1. Validity of credit entries in assessee's books.
2. Effect of voluntary disclosure under the Finance (No. 2) Act, 1965.
3. Investigation into the capacity of creditors to advance money.
4. Finality and admissibility of voluntary disclosure certificates.

Detailed Analysis:

1. Validity of Credit Entries in Assessee's Books:

The assessee, engaged in the business of sports goods and radios, had credit entries in their books for the assessment year 1967-68, amounting to Rs. 43,100. The Income Tax Officer (ITO) found the explanations for these entries unsatisfactory and added these amounts as income from undisclosed sources. The Appellate Assistant Commissioner (AAC) reduced the addition by Rs. 3,000, but the Tribunal upheld the addition of Rs. 28,100.

2. Effect of Voluntary Disclosure under the Finance (No. 2) Act, 1965:

The assessee argued that the amounts in question were disclosed under the Voluntary Disclosure Scheme and accepted by the Commissioner of Income Tax (CIT), making them the total income of the declarants. The Tribunal, however, held that such declarations did not grant immunity to the assessee and that the revenue could independently examine the explanation of the assessee. The Tribunal relied on a precedent set in Badri Pd. & Sons v. CIT [1975] 98 ITR 657 (All), which stated that the voluntary disclosure did not preclude an investigation into the capacity of the creditors to advance money.

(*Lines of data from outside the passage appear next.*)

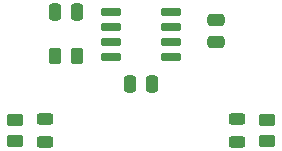
<source format=gbr>
%TF.GenerationSoftware,KiCad,Pcbnew,(6.0.0)*%
%TF.CreationDate,2022-12-15T23:32:01-05:00*%
%TF.ProjectId,FanExpander,46616e45-7870-4616-9e64-65722e6b6963,rev?*%
%TF.SameCoordinates,Original*%
%TF.FileFunction,Paste,Top*%
%TF.FilePolarity,Positive*%
%FSLAX46Y46*%
G04 Gerber Fmt 4.6, Leading zero omitted, Abs format (unit mm)*
G04 Created by KiCad (PCBNEW (6.0.0)) date 2022-12-15 23:32:01*
%MOMM*%
%LPD*%
G01*
G04 APERTURE LIST*
G04 Aperture macros list*
%AMRoundRect*
0 Rectangle with rounded corners*
0 $1 Rounding radius*
0 $2 $3 $4 $5 $6 $7 $8 $9 X,Y pos of 4 corners*
0 Add a 4 corners polygon primitive as box body*
4,1,4,$2,$3,$4,$5,$6,$7,$8,$9,$2,$3,0*
0 Add four circle primitives for the rounded corners*
1,1,$1+$1,$2,$3*
1,1,$1+$1,$4,$5*
1,1,$1+$1,$6,$7*
1,1,$1+$1,$8,$9*
0 Add four rect primitives between the rounded corners*
20,1,$1+$1,$2,$3,$4,$5,0*
20,1,$1+$1,$4,$5,$6,$7,0*
20,1,$1+$1,$6,$7,$8,$9,0*
20,1,$1+$1,$8,$9,$2,$3,0*%
G04 Aperture macros list end*
%ADD10RoundRect,0.250000X0.475000X-0.250000X0.475000X0.250000X-0.475000X0.250000X-0.475000X-0.250000X0*%
%ADD11RoundRect,0.250000X-0.250000X-0.475000X0.250000X-0.475000X0.250000X0.475000X-0.250000X0.475000X0*%
%ADD12RoundRect,0.150000X-0.725000X-0.150000X0.725000X-0.150000X0.725000X0.150000X-0.725000X0.150000X0*%
%ADD13RoundRect,0.243750X-0.456250X0.243750X-0.456250X-0.243750X0.456250X-0.243750X0.456250X0.243750X0*%
%ADD14RoundRect,0.250000X-0.450000X0.262500X-0.450000X-0.262500X0.450000X-0.262500X0.450000X0.262500X0*%
%ADD15RoundRect,0.250000X0.262500X0.450000X-0.262500X0.450000X-0.262500X-0.450000X0.262500X-0.450000X0*%
G04 APERTURE END LIST*
D10*
%TO.C,C2*%
X106350000Y-100630000D03*
X106350000Y-98730000D03*
%TD*%
D11*
%TO.C,C3*%
X99050000Y-104191000D03*
X100950000Y-104191000D03*
%TD*%
D12*
%TO.C,U1*%
X97425000Y-98095000D03*
X97425000Y-99365000D03*
X97425000Y-100635000D03*
X97425000Y-101905000D03*
X102575000Y-101905000D03*
X102575000Y-100635000D03*
X102575000Y-99365000D03*
X102575000Y-98095000D03*
%TD*%
D13*
%TO.C,D2*%
X108128000Y-107190500D03*
X108128000Y-109065500D03*
%TD*%
%TO.C,D1*%
X91872000Y-107190500D03*
X91872000Y-109065500D03*
%TD*%
D14*
%TO.C,R2*%
X89332000Y-107215500D03*
X89332000Y-109040500D03*
%TD*%
%TO.C,R3*%
X110668000Y-107215500D03*
X110668000Y-109040500D03*
%TD*%
D11*
%TO.C,C1*%
X92700000Y-98095000D03*
X94600000Y-98095000D03*
%TD*%
D15*
%TO.C,R1*%
X94562500Y-101778000D03*
X92737500Y-101778000D03*
%TD*%
M02*

</source>
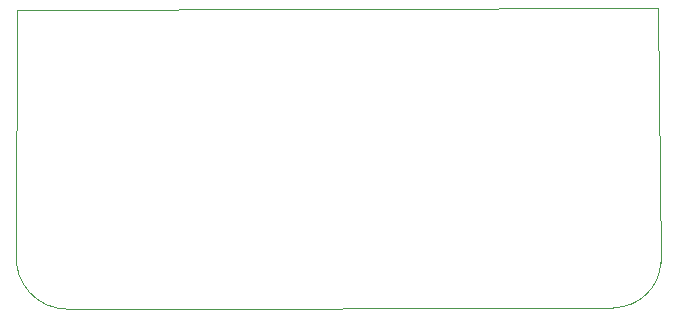
<source format=gbr>
%TF.GenerationSoftware,KiCad,Pcbnew,9.0.3*%
%TF.CreationDate,2025-10-08T16:43:24+01:00*%
%TF.ProjectId,power_bank,706f7765-725f-4626-916e-6b2e6b696361,rev?*%
%TF.SameCoordinates,Original*%
%TF.FileFunction,Profile,NP*%
%FSLAX46Y46*%
G04 Gerber Fmt 4.6, Leading zero omitted, Abs format (unit mm)*
G04 Created by KiCad (PCBNEW 9.0.3) date 2025-10-08 16:43:24*
%MOMM*%
%LPD*%
G01*
G04 APERTURE LIST*
%TA.AperFunction,Profile*%
%ADD10C,0.050000*%
%TD*%
G04 APERTURE END LIST*
D10*
X90325000Y-95190000D02*
X144606680Y-94977500D01*
X90325000Y-95190000D02*
X90249045Y-115733383D01*
X144606680Y-94977500D02*
X144813320Y-116562500D01*
X140773605Y-120379970D02*
X94607894Y-120508115D01*
X144813320Y-116562500D02*
G75*
G02*
X140765047Y-120379924I-4022220J210200D01*
G01*
X94607894Y-120508115D02*
G75*
G02*
X90249022Y-115733381I-38194J4342115D01*
G01*
M02*

</source>
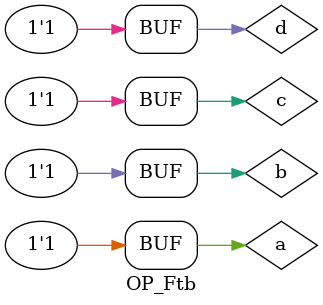
<source format=sv>
`timescale 1ns / 1ps


module OP_Ftb;
reg a,b,c,d;
wire y,z;
OP_F dut (a,b,c,d,y,z);
initial
begin
a=1'b0;b=1'b0;c=1'b0;d=1'b0;
#10 a=1'b0;b=1'b0;c=1'b0;d=1'b1;
#10 a=1'b0;b=1'b0;c=1'b1;d=1'b0;
#10 a=1'b0;b=1'b0;c=1'b1;d=1'b1;
#10 a=1'b0;b=1'b1;c=1'b0;d=1'b0;
#10 a=1'b0;b=1'b1;c=1'b0;d=1'b1;
#10 a=1'b0;b=1'b1;c=1'b1;d=1'b0;
#10 a=1'b0;b=1'b1;c=1'b1;d=1'b1;
#10 a=1'b1;b=1'b0;c=1'b0;d=1'b0;
#10 a=1'b1;b=1'b0;c=1'b0;d=1'b1;
#10 a=1'b1;b=1'b0;c=1'b1;d=1'b0;
#10 a=1'b1;b=1'b0;c=1'b1;d=1'b1;
#10 a=1'b1;b=1'b1;c=1'b0;d=1'b0;
#10 a=1'b1;b=1'b1;c=1'b0;d=1'b1;
#10 a=1'b1;b=1'b1;c=1'b1;d=1'b0;
#10 a=1'b1;b=1'b1;c=1'b1;d=1'b1;
end
endmodule



</source>
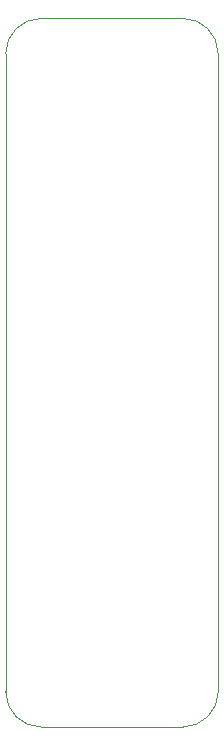
<source format=gm1>
G04 #@! TF.GenerationSoftware,KiCad,Pcbnew,5.1.9+dfsg1-1*
G04 #@! TF.CreationDate,2022-08-24T11:43:39+09:00*
G04 #@! TF.ProjectId,direct-pt1000-stick,64697265-6374-42d7-9074-313030302d73,rev?*
G04 #@! TF.SameCoordinates,Original*
G04 #@! TF.FileFunction,Profile,NP*
%FSLAX46Y46*%
G04 Gerber Fmt 4.6, Leading zero omitted, Abs format (unit mm)*
G04 Created by KiCad (PCBNEW 5.1.9+dfsg1-1) date 2022-08-24 11:43:39*
%MOMM*%
%LPD*%
G01*
G04 APERTURE LIST*
G04 #@! TA.AperFunction,Profile*
%ADD10C,0.050000*%
G04 #@! TD*
G04 APERTURE END LIST*
D10*
X119000000Y-107000000D02*
G75*
G02*
X116000000Y-110000000I-3000000J0D01*
G01*
X104000000Y-110000000D02*
G75*
G02*
X101000000Y-107000000I0J3000000D01*
G01*
X116000000Y-50000000D02*
G75*
G02*
X119000000Y-53000000I0J-3000000D01*
G01*
X101000000Y-53000000D02*
G75*
G02*
X104000000Y-50000000I3000000J0D01*
G01*
X119000000Y-53000000D02*
X119000000Y-107000000D01*
X104000000Y-50000000D02*
X116000000Y-50000000D01*
X101000000Y-107000000D02*
X101000000Y-53000000D01*
X104000000Y-110000000D02*
X116000000Y-110000000D01*
M02*

</source>
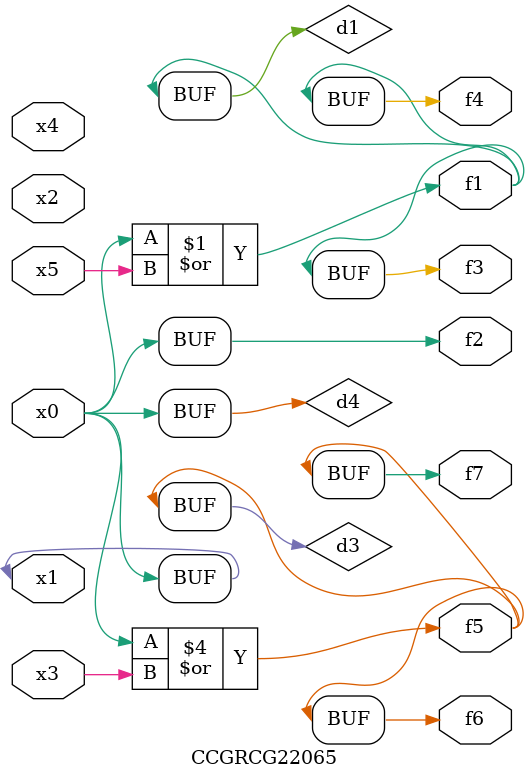
<source format=v>
module CCGRCG22065(
	input x0, x1, x2, x3, x4, x5,
	output f1, f2, f3, f4, f5, f6, f7
);

	wire d1, d2, d3, d4;

	or (d1, x0, x5);
	xnor (d2, x1, x4);
	or (d3, x0, x3);
	buf (d4, x0, x1);
	assign f1 = d1;
	assign f2 = d4;
	assign f3 = d1;
	assign f4 = d1;
	assign f5 = d3;
	assign f6 = d3;
	assign f7 = d3;
endmodule

</source>
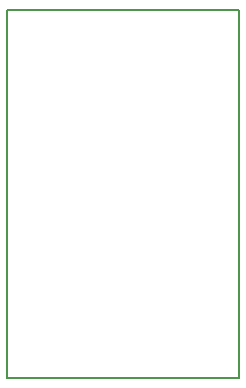
<source format=gm1>
G04 #@! TF.FileFunction,Profile,NP*
%FSLAX46Y46*%
G04 Gerber Fmt 4.6, Leading zero omitted, Abs format (unit mm)*
G04 Created by KiCad (PCBNEW 4.0.7-e1-6374~58~ubuntu16.04.1) date Wed Aug  2 21:48:17 2017*
%MOMM*%
%LPD*%
G01*
G04 APERTURE LIST*
%ADD10C,0.100000*%
%ADD11C,0.150000*%
G04 APERTURE END LIST*
D10*
D11*
X143510000Y-91440000D02*
X163195000Y-91440000D01*
X143510000Y-122555000D02*
X143510000Y-91440000D01*
X163195000Y-122555000D02*
X143510000Y-122555000D01*
X163195000Y-91440000D02*
X163195000Y-122555000D01*
M02*

</source>
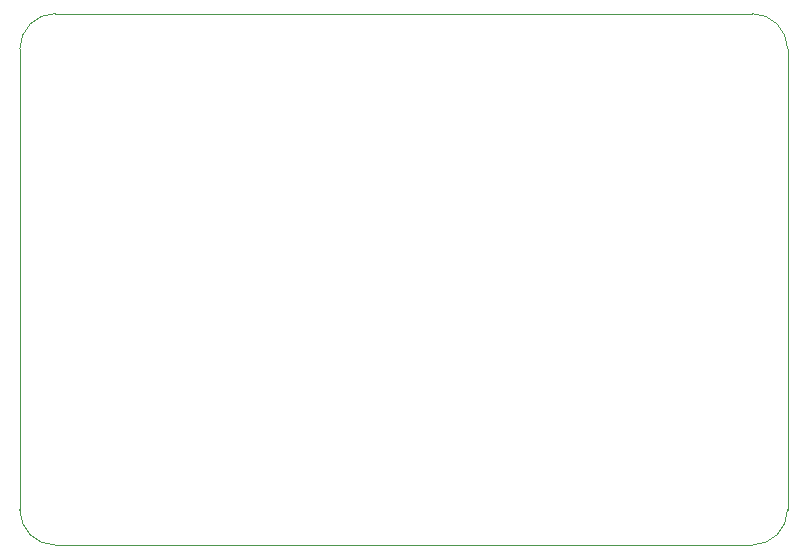
<source format=gm1>
G04 #@! TF.GenerationSoftware,KiCad,Pcbnew,7.0.1*
G04 #@! TF.CreationDate,2023-11-13T16:16:05-05:00*
G04 #@! TF.ProjectId,Radio HAT,52616469-6f20-4484-9154-2e6b69636164,v1.1*
G04 #@! TF.SameCoordinates,Original*
G04 #@! TF.FileFunction,Profile,NP*
%FSLAX46Y46*%
G04 Gerber Fmt 4.6, Leading zero omitted, Abs format (unit mm)*
G04 Created by KiCad (PCBNEW 7.0.1) date 2023-11-13 16:16:05*
%MOMM*%
%LPD*%
G01*
G04 APERTURE LIST*
G04 #@! TA.AperFunction,Profile*
%ADD10C,0.100000*%
G04 #@! TD*
G04 APERTURE END LIST*
D10*
X165000000Y-103000000D02*
X165000000Y-137000000D01*
X165000000Y-103000000D02*
G75*
G03*
X162000000Y-100000000I-3000000J0D01*
G01*
X100000000Y-103000000D02*
X100000000Y-137000000D01*
X103000000Y-100000000D02*
G75*
G03*
X100000000Y-103000000I0J-3000000D01*
G01*
X162000000Y-145000000D02*
X103000000Y-145000000D01*
X100000000Y-137000000D02*
X100000000Y-142000000D01*
X100000000Y-142000000D02*
G75*
G03*
X103000000Y-145000000I3000000J0D01*
G01*
X165000000Y-137000000D02*
X165000000Y-142000000D01*
X103000000Y-100000000D02*
X162000000Y-100000000D01*
X162000000Y-145000000D02*
G75*
G03*
X165000000Y-142000000I0J3000000D01*
G01*
M02*

</source>
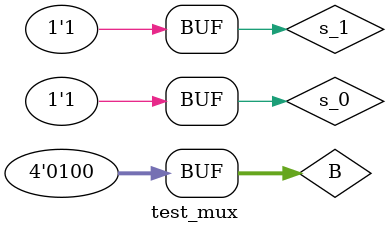
<source format=v>
`timescale 1ns / 1ps


module test_mux;

	// Inputs
	reg s_0;
	reg s_1;
	reg [3:0] B;

	// Outputs
	wire [3:0] muxout;

	// Instantiate the Unit Under Test (UUT)
	fourbitmux uut (
		.s_0(s_0), 
		.s_1(s_1), 
		.B(B), 
		.muxout(muxout)
	);

	initial begin
		// Initialize Inputs
		s_0 = 0;
		s_1 = 0;
		B = 4;

		// Wait 100 ns for global reset to finish
		#50;
        
		// Add stimulus here
		s_0 = 0;
		s_1 = 1;
		B = 4;
		#50;
		
		
	   s_0 = 1;
		s_1 = 0;
		B = 4;
		#50;
		
		
		s_0 = 1;
		s_1 = 1;
		B = 4;
		#50;
	end
      
endmodule


</source>
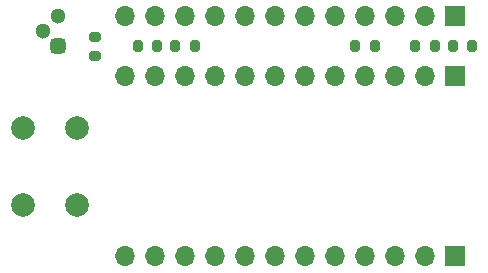
<source format=gbr>
%TF.GenerationSoftware,KiCad,Pcbnew,7.0.6*%
%TF.CreationDate,2023-10-13T00:14:17-07:00*%
%TF.ProjectId,SAL-FP_Keyboard-LogicBoard,53414c2d-4650-45f4-9b65-79626f617264,rev?*%
%TF.SameCoordinates,PXaf9e7f0PY6122b30*%
%TF.FileFunction,Soldermask,Bot*%
%TF.FilePolarity,Negative*%
%FSLAX46Y46*%
G04 Gerber Fmt 4.6, Leading zero omitted, Abs format (unit mm)*
G04 Created by KiCad (PCBNEW 7.0.6) date 2023-10-13 00:14:17*
%MOMM*%
%LPD*%
G01*
G04 APERTURE LIST*
G04 Aperture macros list*
%AMRoundRect*
0 Rectangle with rounded corners*
0 $1 Rounding radius*
0 $2 $3 $4 $5 $6 $7 $8 $9 X,Y pos of 4 corners*
0 Add a 4 corners polygon primitive as box body*
4,1,4,$2,$3,$4,$5,$6,$7,$8,$9,$2,$3,0*
0 Add four circle primitives for the rounded corners*
1,1,$1+$1,$2,$3*
1,1,$1+$1,$4,$5*
1,1,$1+$1,$6,$7*
1,1,$1+$1,$8,$9*
0 Add four rect primitives between the rounded corners*
20,1,$1+$1,$2,$3,$4,$5,0*
20,1,$1+$1,$4,$5,$6,$7,0*
20,1,$1+$1,$6,$7,$8,$9,0*
20,1,$1+$1,$8,$9,$2,$3,0*%
G04 Aperture macros list end*
%ADD10R,1.700000X1.700000*%
%ADD11O,1.700000X1.700000*%
%ADD12RoundRect,0.325000X0.325000X-0.325000X0.325000X0.325000X-0.325000X0.325000X-0.325000X-0.325000X0*%
%ADD13C,1.300000*%
%ADD14C,2.000000*%
%ADD15RoundRect,0.200000X0.275000X-0.200000X0.275000X0.200000X-0.275000X0.200000X-0.275000X-0.200000X0*%
%ADD16RoundRect,0.200000X0.200000X0.275000X-0.200000X0.275000X-0.200000X-0.275000X0.200000X-0.275000X0*%
G04 APERTURE END LIST*
D10*
%TO.C,J1*%
X-6350000Y-25146000D03*
D11*
X-8890000Y-25146000D03*
X-11430000Y-25146000D03*
X-13970000Y-25146000D03*
X-16510000Y-25146000D03*
X-19050000Y-25146000D03*
X-21590000Y-25146000D03*
X-24130000Y-25146000D03*
X-26670000Y-25146000D03*
X-29210000Y-25146000D03*
X-31750000Y-25146000D03*
X-34290000Y-25146000D03*
%TD*%
D12*
%TO.C,Q1*%
X-40005000Y-7366000D03*
D13*
X-41275000Y-6096000D03*
X-40005000Y-4826000D03*
%TD*%
D14*
%TO.C,SW1*%
X-38390000Y-14276000D03*
X-38390000Y-20776000D03*
X-42890000Y-14276000D03*
X-42890000Y-20776000D03*
%TD*%
D10*
%TO.C,J2*%
X-6350000Y-9906000D03*
D11*
X-8890000Y-9906000D03*
X-11430000Y-9906000D03*
X-13970000Y-9906000D03*
X-16510000Y-9906000D03*
X-19050000Y-9906000D03*
X-21590000Y-9906000D03*
X-24130000Y-9906000D03*
X-26670000Y-9906000D03*
X-29210000Y-9906000D03*
X-31750000Y-9906000D03*
X-34290000Y-9906000D03*
%TD*%
D10*
%TO.C,J3*%
X-6350000Y-4826000D03*
D11*
X-8890000Y-4826000D03*
X-11430000Y-4826000D03*
X-13970000Y-4826000D03*
X-16510000Y-4826000D03*
X-19050000Y-4826000D03*
X-21590000Y-4826000D03*
X-24130000Y-4826000D03*
X-26670000Y-4826000D03*
X-29210000Y-4826000D03*
X-31750000Y-4826000D03*
X-34290000Y-4826000D03*
%TD*%
D15*
%TO.C,R1*%
X-36830000Y-8191000D03*
X-36830000Y-6541000D03*
%TD*%
D16*
%TO.C,R5*%
X-4890000Y-7366000D03*
X-6540000Y-7366000D03*
%TD*%
%TO.C,R6*%
X-8065000Y-7366000D03*
X-9715000Y-7366000D03*
%TD*%
%TO.C,R2*%
X-31560000Y-7366000D03*
X-33210000Y-7366000D03*
%TD*%
%TO.C,R3*%
X-28385000Y-7366000D03*
X-30035000Y-7366000D03*
%TD*%
%TO.C,R4*%
X-13145000Y-7366000D03*
X-14795000Y-7366000D03*
%TD*%
M02*

</source>
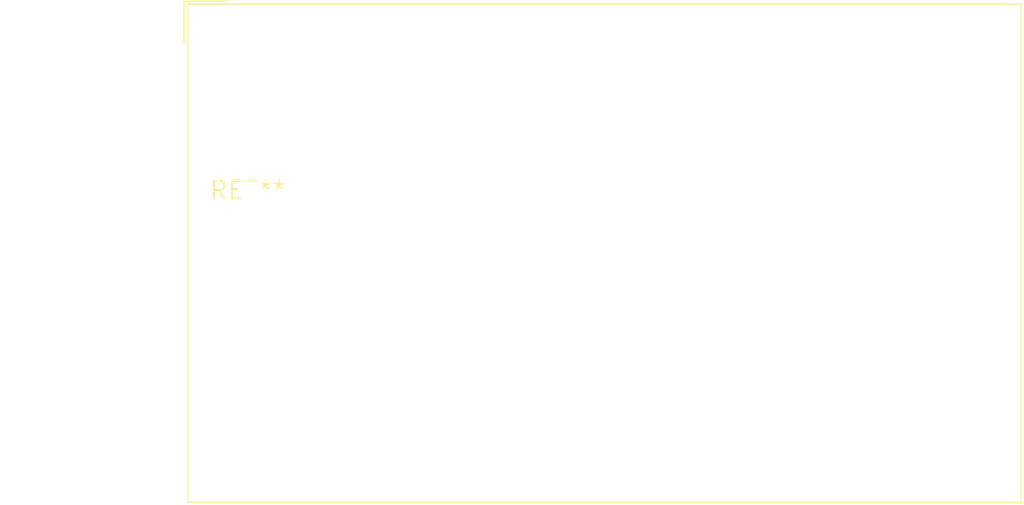
<source format=kicad_pcb>
(kicad_pcb (version 20240108) (generator pcbnew)

  (general
    (thickness 1.6)
  )

  (paper "A4")
  (layers
    (0 "F.Cu" signal)
    (31 "B.Cu" signal)
    (32 "B.Adhes" user "B.Adhesive")
    (33 "F.Adhes" user "F.Adhesive")
    (34 "B.Paste" user)
    (35 "F.Paste" user)
    (36 "B.SilkS" user "B.Silkscreen")
    (37 "F.SilkS" user "F.Silkscreen")
    (38 "B.Mask" user)
    (39 "F.Mask" user)
    (40 "Dwgs.User" user "User.Drawings")
    (41 "Cmts.User" user "User.Comments")
    (42 "Eco1.User" user "User.Eco1")
    (43 "Eco2.User" user "User.Eco2")
    (44 "Edge.Cuts" user)
    (45 "Margin" user)
    (46 "B.CrtYd" user "B.Courtyard")
    (47 "F.CrtYd" user "F.Courtyard")
    (48 "B.Fab" user)
    (49 "F.Fab" user)
    (50 "User.1" user)
    (51 "User.2" user)
    (52 "User.3" user)
    (53 "User.4" user)
    (54 "User.5" user)
    (55 "User.6" user)
    (56 "User.7" user)
    (57 "User.8" user)
    (58 "User.9" user)
  )

  (setup
    (pad_to_mask_clearance 0)
    (pcbplotparams
      (layerselection 0x00010fc_ffffffff)
      (plot_on_all_layers_selection 0x0000000_00000000)
      (disableapertmacros false)
      (usegerberextensions false)
      (usegerberattributes false)
      (usegerberadvancedattributes false)
      (creategerberjobfile false)
      (dashed_line_dash_ratio 12.000000)
      (dashed_line_gap_ratio 3.000000)
      (svgprecision 4)
      (plotframeref false)
      (viasonmask false)
      (mode 1)
      (useauxorigin false)
      (hpglpennumber 1)
      (hpglpenspeed 20)
      (hpglpendiameter 15.000000)
      (dxfpolygonmode false)
      (dxfimperialunits false)
      (dxfusepcbnewfont false)
      (psnegative false)
      (psa4output false)
      (plotreference false)
      (plotvalue false)
      (plotinvisibletext false)
      (sketchpadsonfab false)
      (subtractmaskfromsilk false)
      (outputformat 1)
      (mirror false)
      (drillshape 1)
      (scaleselection 1)
      (outputdirectory "")
    )
  )

  (net 0 "")

  (footprint "Converter_ACDC_Hi-Link_HLK-20Mxx" (layer "F.Cu") (at 0 0))

)

</source>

3. Investigation into the Capacity of Creditors to Advance Money:

The Tribunal examined the evidence regarding the earning capacity of the creditors. It concluded that the explanation of the assessee for the sum of Rs. 28,100 was not acceptable. The Tribunal's approach was upheld, emphasizing that the revenue is entitled to investigate whether the declarants had the capacity to earn and advance the disclosed amounts.

4. Finality and Admissibility of Voluntary Disclosure Certificates:

The court analyzed the provisions of the Finance (No. 2) Act, 1965, particularly Section 24, which details the procedure for voluntary disclosure. It was noted that while the Act provides certain immunities to the declarant, it does not preclude an investigation into the genuineness of the declaration in subsequent proceedings involving other parties. The court concluded that the voluntary disclosure certificate is final only within the context of the Act and not immune from scrutiny in other proceedings. The declarations and tax payments are admissible as evidence but not conclusive, and the revenue can require proof of the declarant's capacity to earn the disclosed income.

Conclusion:

The court affirmed the Tribunal's decision, holding that the revenue was correct in investigating the capacity of the creditors and rejecting the assessee's explanation for the credit entries. The question referred to the court was answered in the affirmative, in favor of the department and against the assessee. The Commissioner was awarded costs assessed at Rs. 200.